#### Extracted records

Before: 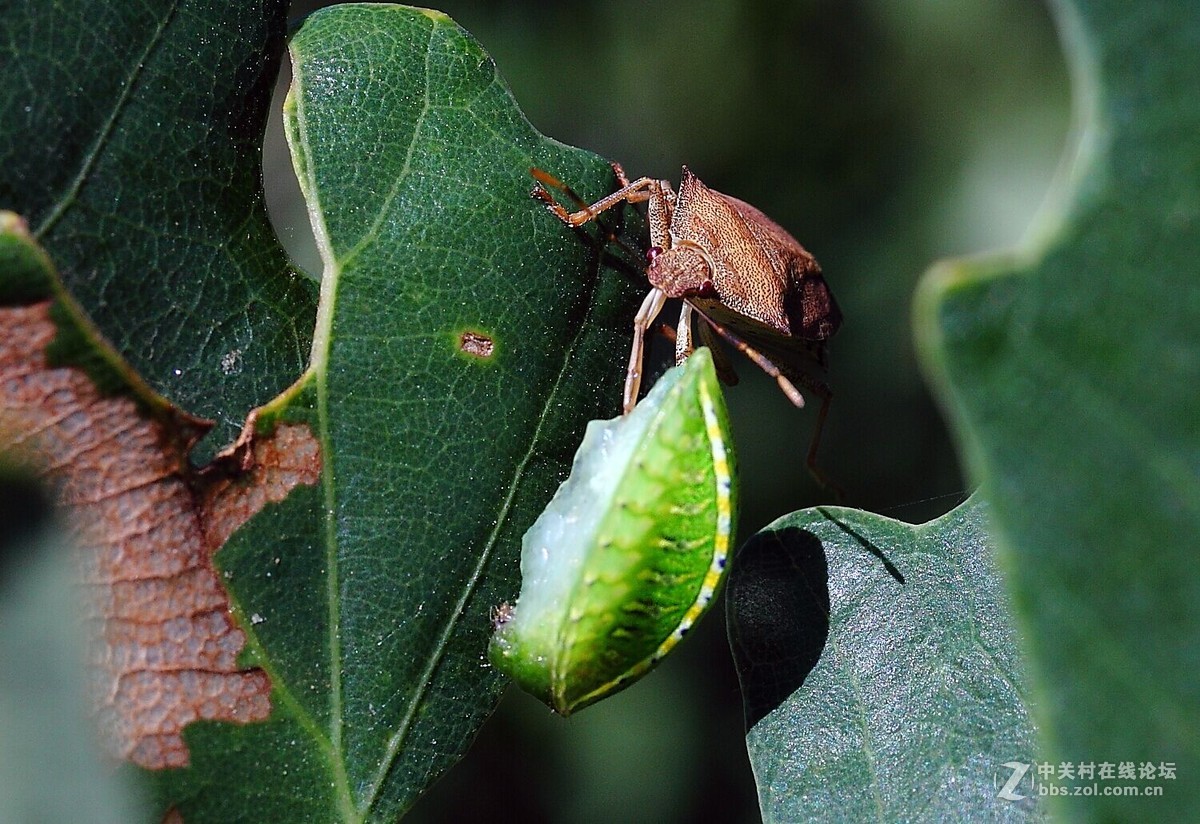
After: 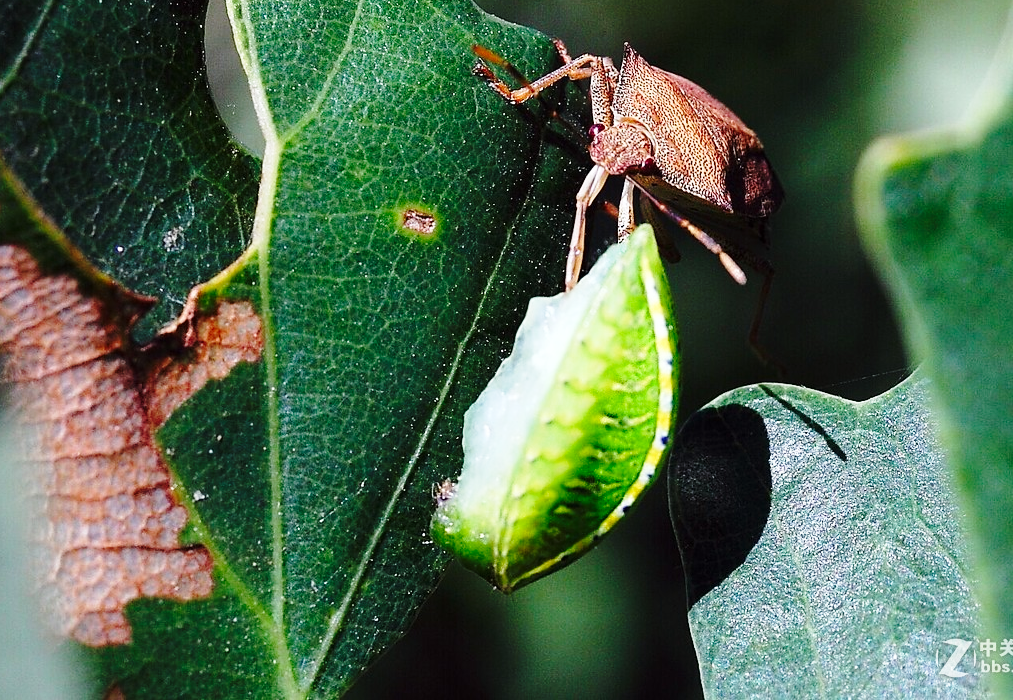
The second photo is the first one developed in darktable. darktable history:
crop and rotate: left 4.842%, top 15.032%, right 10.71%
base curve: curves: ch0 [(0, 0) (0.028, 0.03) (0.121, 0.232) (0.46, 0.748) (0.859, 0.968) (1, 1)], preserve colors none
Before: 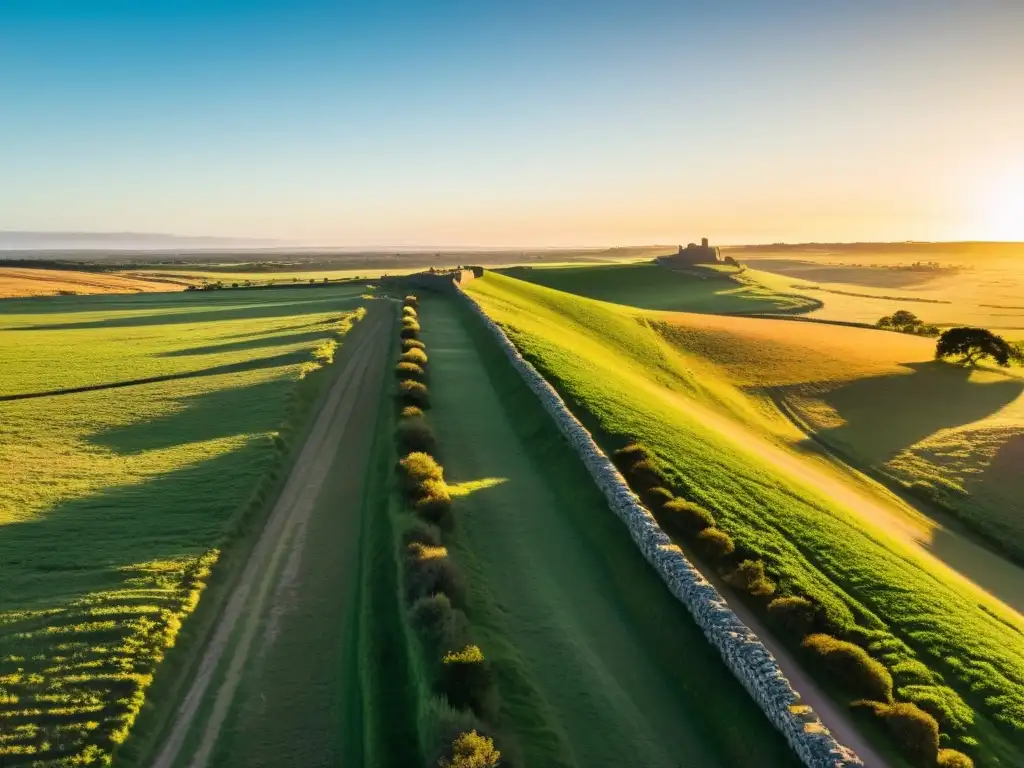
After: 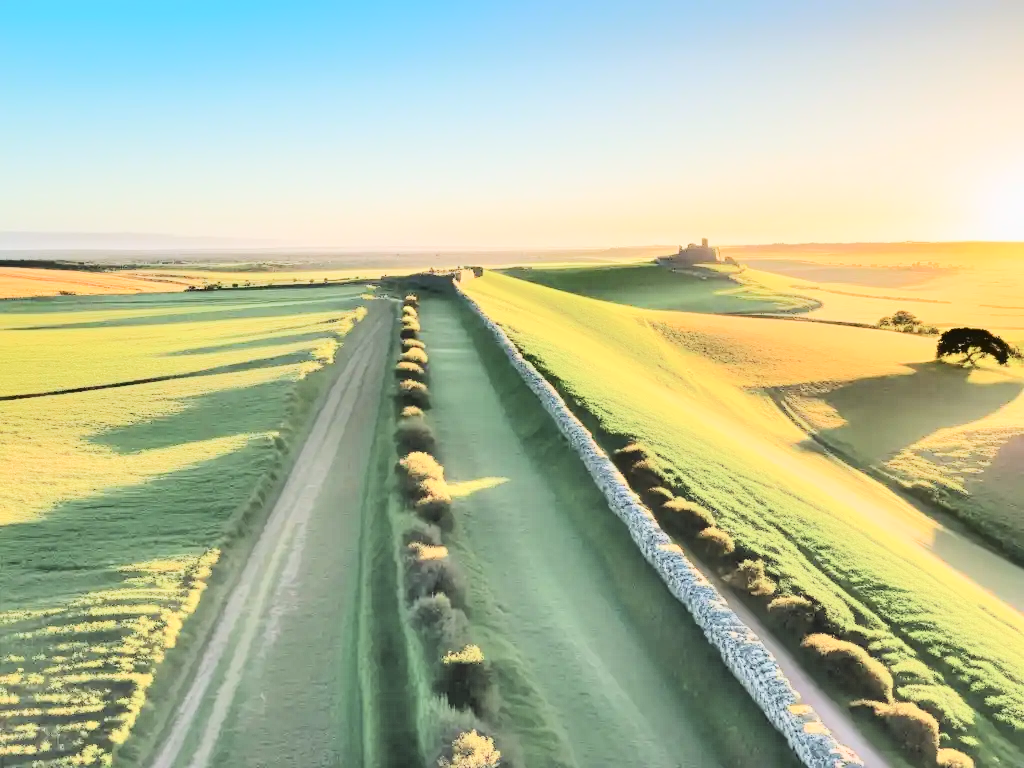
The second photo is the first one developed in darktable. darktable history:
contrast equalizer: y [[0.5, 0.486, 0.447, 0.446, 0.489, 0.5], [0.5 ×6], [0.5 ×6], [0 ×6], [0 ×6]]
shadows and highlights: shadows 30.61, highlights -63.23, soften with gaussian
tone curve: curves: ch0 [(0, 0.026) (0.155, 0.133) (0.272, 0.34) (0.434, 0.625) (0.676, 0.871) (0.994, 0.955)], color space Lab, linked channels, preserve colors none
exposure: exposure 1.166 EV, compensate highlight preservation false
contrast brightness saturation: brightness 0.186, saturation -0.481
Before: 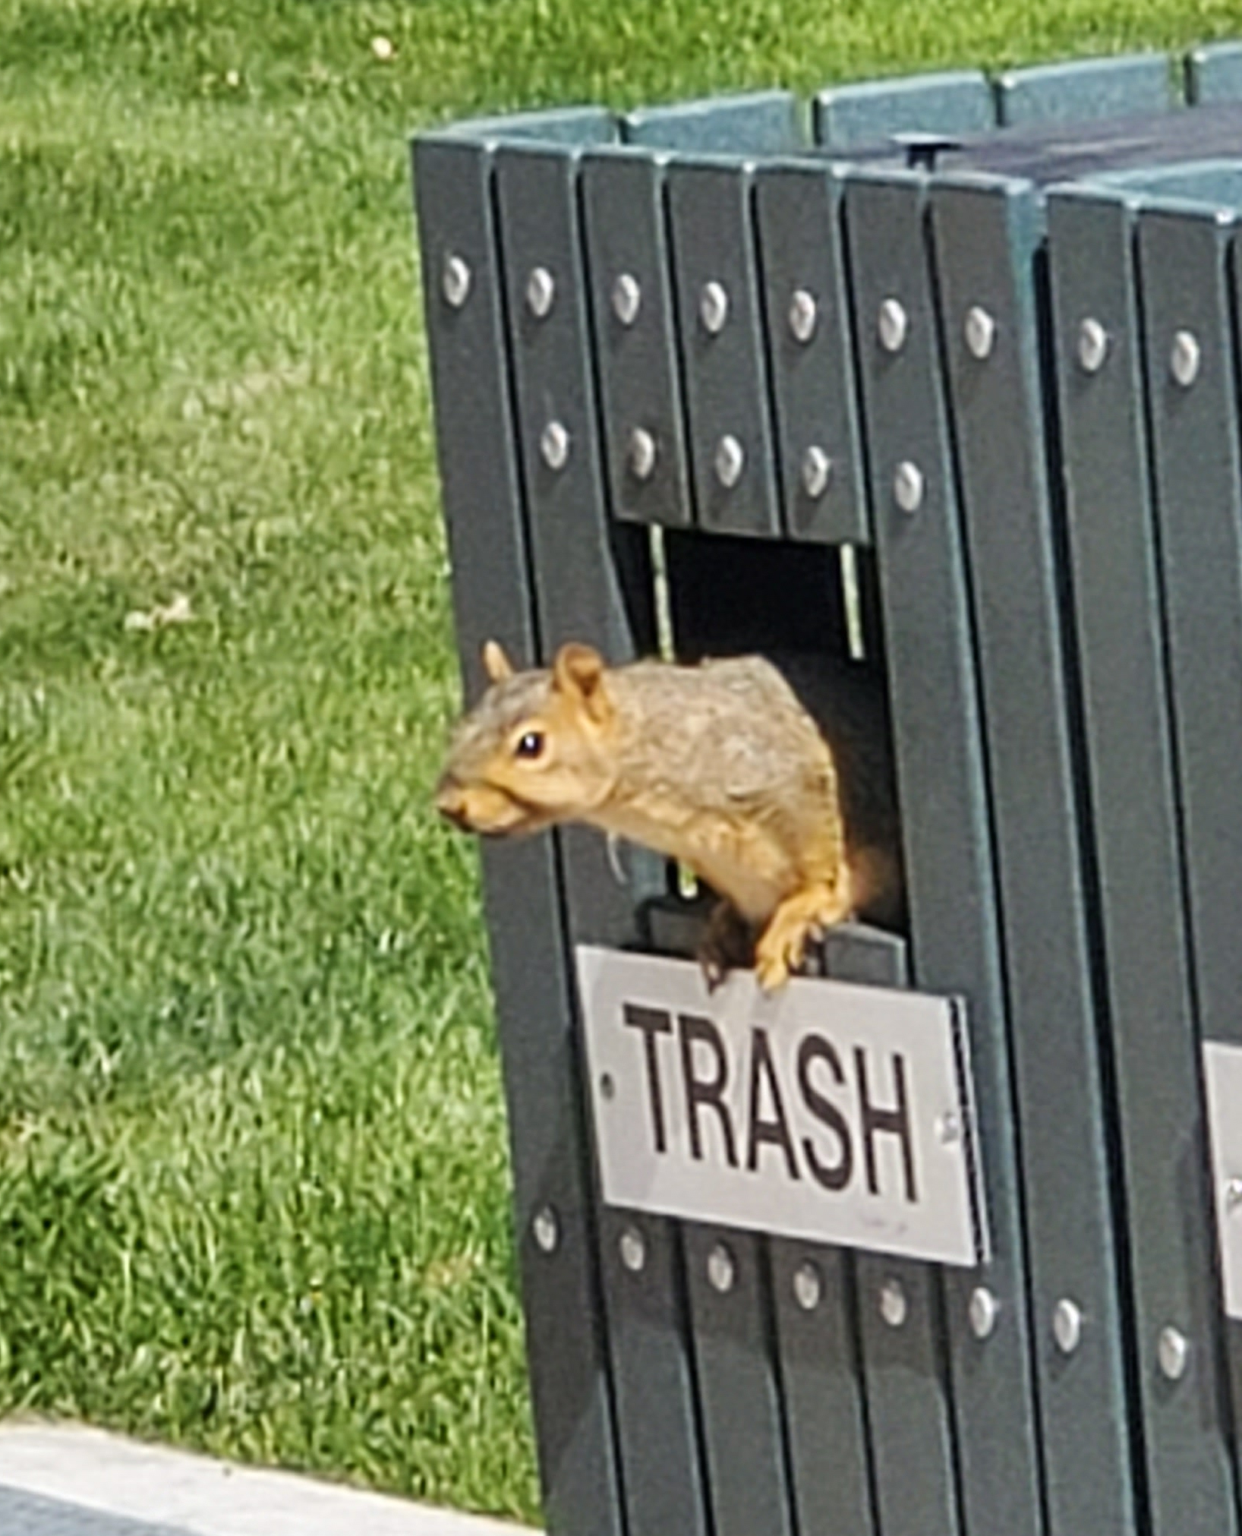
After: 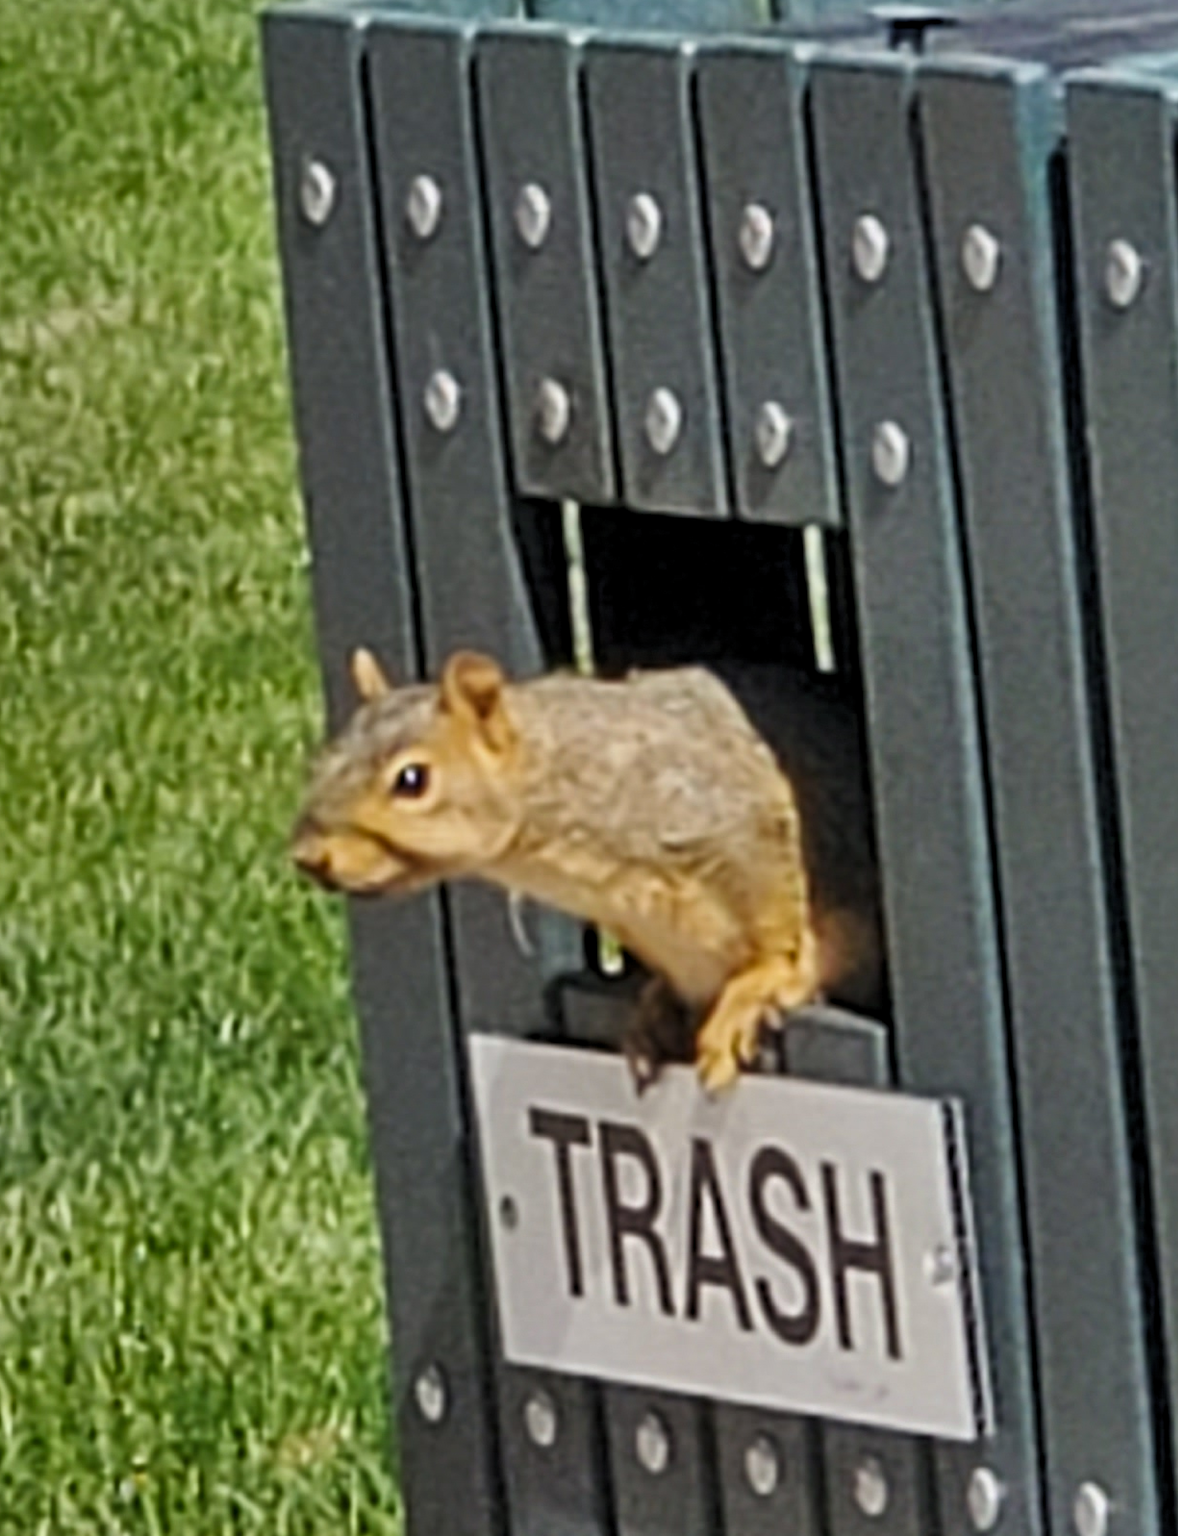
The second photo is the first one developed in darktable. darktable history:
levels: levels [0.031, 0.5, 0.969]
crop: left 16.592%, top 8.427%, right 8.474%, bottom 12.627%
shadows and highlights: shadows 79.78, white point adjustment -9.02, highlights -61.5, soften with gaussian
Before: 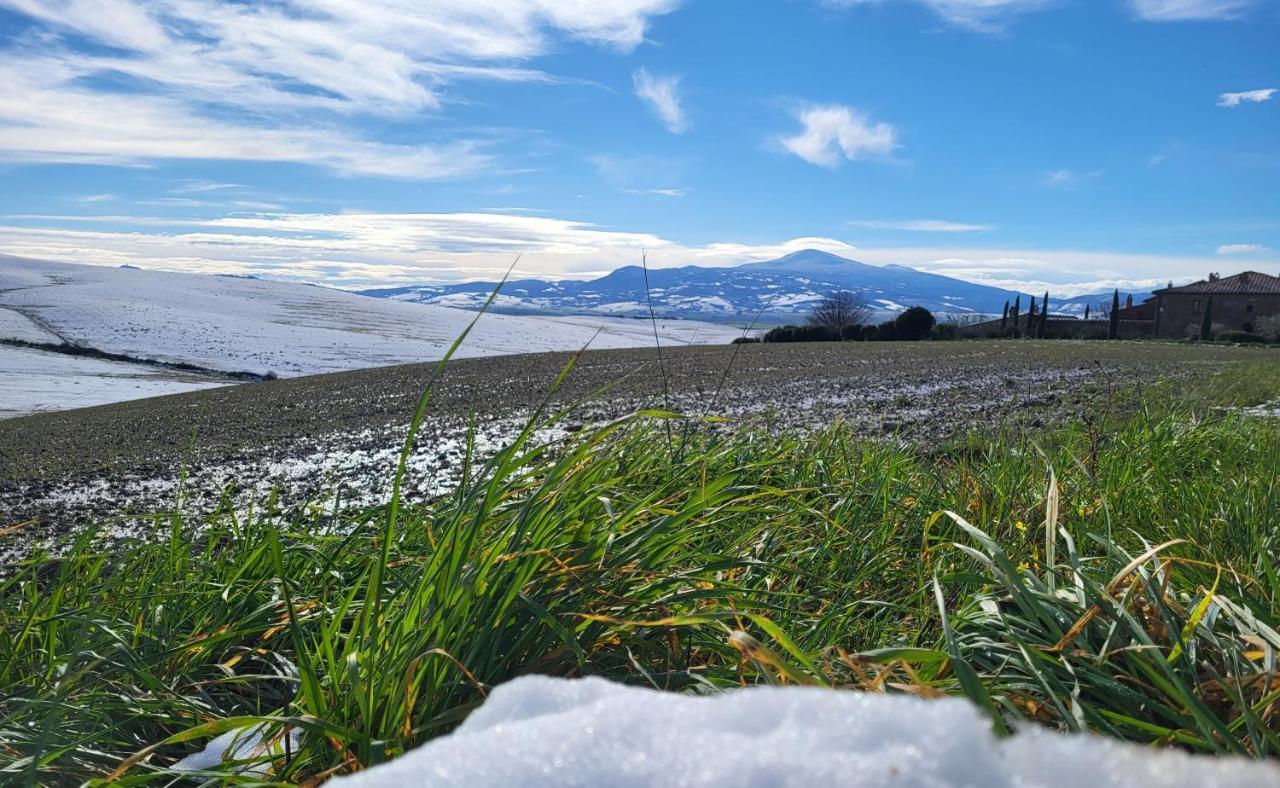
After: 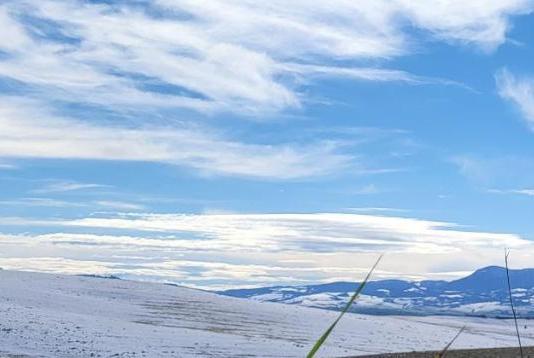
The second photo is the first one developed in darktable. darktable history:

########

**Description of the task**
Copy out the records again, beginning at the first line and stopping after the line containing "base curve: curves: ch0". Leave the pictures out of what you give back.

**Exercise solution**
Before: 
After: 
The second photo is the first one developed in darktable. darktable history:
crop and rotate: left 4.842%, top 15.032%, right 10.71%
base curve: curves: ch0 [(0, 0) (0.028, 0.03) (0.121, 0.232) (0.46, 0.748) (0.859, 0.968) (1, 1)], preserve colors none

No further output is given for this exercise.